#### Extrait choisi

L'homme d'affaires de 39 ans rappelle que la Belle Province a connu son âge d'or du jean il n'y a pas si longtemps. À la fin des années 80, dit-il, les Levi's, Gap et autres Tommy Hilfiger confectionnaient une bonne partie de leurs vêtements en denim ici même au Québec. Mais tous ces géants ont déménagé leurs activités dans les pays émergents.

 

«Vous savez, je pourrais être millionnaire demain matin si je décidais de faire appel à des sous-traitants ailleurs dans le monde. Mais ce n'est pas notre philosophie. Tous nos produits sont fabriqués au Québec. Et ça ne changera jamais. Je crois même qu'il va y avoir un retour vers la production locale», prédit Éric Wazana.

Bien sûr, l'homme d'affaires, dont l'entreprise Second Denim Co. célèbre cette année ses 10 ans, part de loin. Ses ventes de jeans se chiffrent en centaines de milliers d'unités au Canada, aux États-Unis et un peu partout sur le globe (France, Dubaï, Japon, etc.), alors que Levi's vend des millions et des millions de ses célèbres pantalons en denim.

########

§ Travail demandé:
1. Reproduisez fidèlement le passage de l'extrait sur le jean québécois qui va de « L'homme d'affaires de » jusqu'à « prédit Éric Wazana. ».
2. Traduisez en anglais cette phrase de l'extrait sur le jean québécois : « Mais tous ces géants ont déménagé leurs activités dans les pays émergents. »
Le matériel qui suit provient d'une autre source.

#### Informations enregistrées

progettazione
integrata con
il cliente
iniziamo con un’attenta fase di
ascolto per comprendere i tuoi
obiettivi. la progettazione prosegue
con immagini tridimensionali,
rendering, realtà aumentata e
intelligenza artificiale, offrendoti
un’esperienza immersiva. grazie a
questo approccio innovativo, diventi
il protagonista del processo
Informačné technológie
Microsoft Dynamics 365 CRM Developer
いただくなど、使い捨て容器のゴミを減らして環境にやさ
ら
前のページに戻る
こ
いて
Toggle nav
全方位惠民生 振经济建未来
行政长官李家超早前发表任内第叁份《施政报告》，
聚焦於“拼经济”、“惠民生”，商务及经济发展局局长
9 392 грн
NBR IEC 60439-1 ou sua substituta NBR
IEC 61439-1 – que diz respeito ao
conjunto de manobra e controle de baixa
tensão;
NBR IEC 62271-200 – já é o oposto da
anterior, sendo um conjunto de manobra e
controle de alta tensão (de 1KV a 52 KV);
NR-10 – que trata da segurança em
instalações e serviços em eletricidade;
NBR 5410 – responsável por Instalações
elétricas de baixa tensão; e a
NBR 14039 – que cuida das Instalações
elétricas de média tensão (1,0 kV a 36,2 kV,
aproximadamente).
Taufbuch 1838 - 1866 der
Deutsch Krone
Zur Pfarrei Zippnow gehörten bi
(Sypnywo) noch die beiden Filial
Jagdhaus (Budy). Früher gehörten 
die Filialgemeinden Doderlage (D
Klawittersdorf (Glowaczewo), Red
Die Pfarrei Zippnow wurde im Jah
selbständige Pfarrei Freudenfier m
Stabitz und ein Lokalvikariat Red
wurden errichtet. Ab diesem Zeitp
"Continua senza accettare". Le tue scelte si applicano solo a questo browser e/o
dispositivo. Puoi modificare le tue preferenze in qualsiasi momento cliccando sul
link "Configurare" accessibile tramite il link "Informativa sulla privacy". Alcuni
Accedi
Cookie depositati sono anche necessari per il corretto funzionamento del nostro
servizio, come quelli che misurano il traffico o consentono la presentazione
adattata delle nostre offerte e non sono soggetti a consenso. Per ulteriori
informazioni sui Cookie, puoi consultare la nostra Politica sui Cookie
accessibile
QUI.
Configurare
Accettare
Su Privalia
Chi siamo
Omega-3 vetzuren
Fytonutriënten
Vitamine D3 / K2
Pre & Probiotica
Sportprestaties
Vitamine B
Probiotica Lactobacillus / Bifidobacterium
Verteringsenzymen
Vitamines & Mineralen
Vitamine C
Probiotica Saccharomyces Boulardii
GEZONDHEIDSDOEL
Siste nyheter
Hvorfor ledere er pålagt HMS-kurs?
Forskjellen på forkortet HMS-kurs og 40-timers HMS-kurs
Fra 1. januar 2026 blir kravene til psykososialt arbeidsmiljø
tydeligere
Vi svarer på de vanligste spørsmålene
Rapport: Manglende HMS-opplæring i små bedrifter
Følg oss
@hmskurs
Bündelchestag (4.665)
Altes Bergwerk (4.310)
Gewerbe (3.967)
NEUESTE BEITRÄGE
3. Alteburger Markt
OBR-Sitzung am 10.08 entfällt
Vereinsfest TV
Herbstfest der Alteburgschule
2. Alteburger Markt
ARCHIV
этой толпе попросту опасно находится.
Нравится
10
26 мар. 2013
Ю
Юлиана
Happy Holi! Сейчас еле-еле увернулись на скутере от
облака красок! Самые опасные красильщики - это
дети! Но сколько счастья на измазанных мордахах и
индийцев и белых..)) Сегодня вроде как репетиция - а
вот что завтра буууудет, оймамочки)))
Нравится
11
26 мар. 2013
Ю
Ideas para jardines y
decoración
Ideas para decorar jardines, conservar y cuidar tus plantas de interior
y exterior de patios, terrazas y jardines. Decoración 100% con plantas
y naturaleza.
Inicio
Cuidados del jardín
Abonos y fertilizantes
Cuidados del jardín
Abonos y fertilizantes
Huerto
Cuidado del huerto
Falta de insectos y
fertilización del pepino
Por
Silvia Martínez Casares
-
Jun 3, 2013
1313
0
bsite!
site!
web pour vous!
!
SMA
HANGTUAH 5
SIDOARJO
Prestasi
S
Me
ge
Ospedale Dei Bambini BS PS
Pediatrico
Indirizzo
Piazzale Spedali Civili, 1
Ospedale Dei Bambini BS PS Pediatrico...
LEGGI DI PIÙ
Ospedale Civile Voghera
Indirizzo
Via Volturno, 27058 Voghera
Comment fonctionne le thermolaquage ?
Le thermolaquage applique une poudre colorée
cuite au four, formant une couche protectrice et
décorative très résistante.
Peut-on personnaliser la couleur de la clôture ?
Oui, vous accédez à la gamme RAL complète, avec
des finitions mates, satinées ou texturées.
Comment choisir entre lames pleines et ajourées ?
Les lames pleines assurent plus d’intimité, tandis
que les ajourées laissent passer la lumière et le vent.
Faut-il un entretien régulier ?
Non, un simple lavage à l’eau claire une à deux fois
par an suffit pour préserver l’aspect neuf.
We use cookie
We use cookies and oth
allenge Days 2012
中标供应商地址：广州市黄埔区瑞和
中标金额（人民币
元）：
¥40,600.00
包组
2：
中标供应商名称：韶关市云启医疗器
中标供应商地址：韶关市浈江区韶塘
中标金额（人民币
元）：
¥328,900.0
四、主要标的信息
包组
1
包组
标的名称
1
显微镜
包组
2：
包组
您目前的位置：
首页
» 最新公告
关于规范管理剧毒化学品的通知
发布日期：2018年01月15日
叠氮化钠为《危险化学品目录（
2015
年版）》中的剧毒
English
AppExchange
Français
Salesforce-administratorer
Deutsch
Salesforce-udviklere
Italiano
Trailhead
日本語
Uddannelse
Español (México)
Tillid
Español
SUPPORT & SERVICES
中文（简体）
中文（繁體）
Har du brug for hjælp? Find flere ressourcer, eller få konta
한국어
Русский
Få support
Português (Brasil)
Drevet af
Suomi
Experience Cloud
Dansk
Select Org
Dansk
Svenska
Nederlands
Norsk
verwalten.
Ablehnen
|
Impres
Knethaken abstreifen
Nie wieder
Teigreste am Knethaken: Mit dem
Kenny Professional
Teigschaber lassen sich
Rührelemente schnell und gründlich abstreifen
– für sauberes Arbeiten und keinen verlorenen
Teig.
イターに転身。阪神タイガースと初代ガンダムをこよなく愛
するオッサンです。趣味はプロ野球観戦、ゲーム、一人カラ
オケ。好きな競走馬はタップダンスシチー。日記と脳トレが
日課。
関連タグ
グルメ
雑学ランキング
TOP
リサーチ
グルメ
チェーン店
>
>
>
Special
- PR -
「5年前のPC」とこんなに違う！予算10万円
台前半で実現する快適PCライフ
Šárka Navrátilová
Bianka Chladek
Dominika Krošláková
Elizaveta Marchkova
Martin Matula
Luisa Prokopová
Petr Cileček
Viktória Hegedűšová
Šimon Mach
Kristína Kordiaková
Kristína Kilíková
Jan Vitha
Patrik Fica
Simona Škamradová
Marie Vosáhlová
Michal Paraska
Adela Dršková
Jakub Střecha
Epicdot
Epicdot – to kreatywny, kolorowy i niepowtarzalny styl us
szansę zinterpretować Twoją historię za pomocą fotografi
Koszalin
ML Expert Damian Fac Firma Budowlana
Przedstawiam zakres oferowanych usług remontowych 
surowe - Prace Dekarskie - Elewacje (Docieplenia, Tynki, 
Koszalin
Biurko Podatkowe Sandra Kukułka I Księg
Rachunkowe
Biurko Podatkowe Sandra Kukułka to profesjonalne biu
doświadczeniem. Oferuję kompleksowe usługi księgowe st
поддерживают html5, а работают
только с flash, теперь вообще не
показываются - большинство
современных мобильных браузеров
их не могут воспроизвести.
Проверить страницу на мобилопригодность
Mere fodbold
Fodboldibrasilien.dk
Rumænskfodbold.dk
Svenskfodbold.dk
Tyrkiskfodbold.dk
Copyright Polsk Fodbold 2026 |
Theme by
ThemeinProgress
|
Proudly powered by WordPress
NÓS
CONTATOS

########

§ Résultats dans l'ordre:
1.
L'homme d'affaires de 39 ans rappelle que la Belle Province a connu son âge d'or du jean il n'y a pas si longtemps. À la fin des années 80, dit-il, les Levi's, Gap et autres Tommy Hilfiger confectionnaient une bonne partie de leurs vêtements en denim ici même au Québec. Mais tous ces géants ont déménagé leurs activités dans les pays émergents.

 

«Vous savez, je pourrais être millionnaire demain matin si je décidais de faire appel à des sous-traitants ailleurs dans le monde. Mais ce n'est pas notre philosophie. Tous nos produits sont fabriqués au Québec. Et ça ne changera jamais. Je crois même qu'il va y avoir un retour vers la production locale», prédit Éric Wazana.

2. But all these giants moved their operations to emerging countries.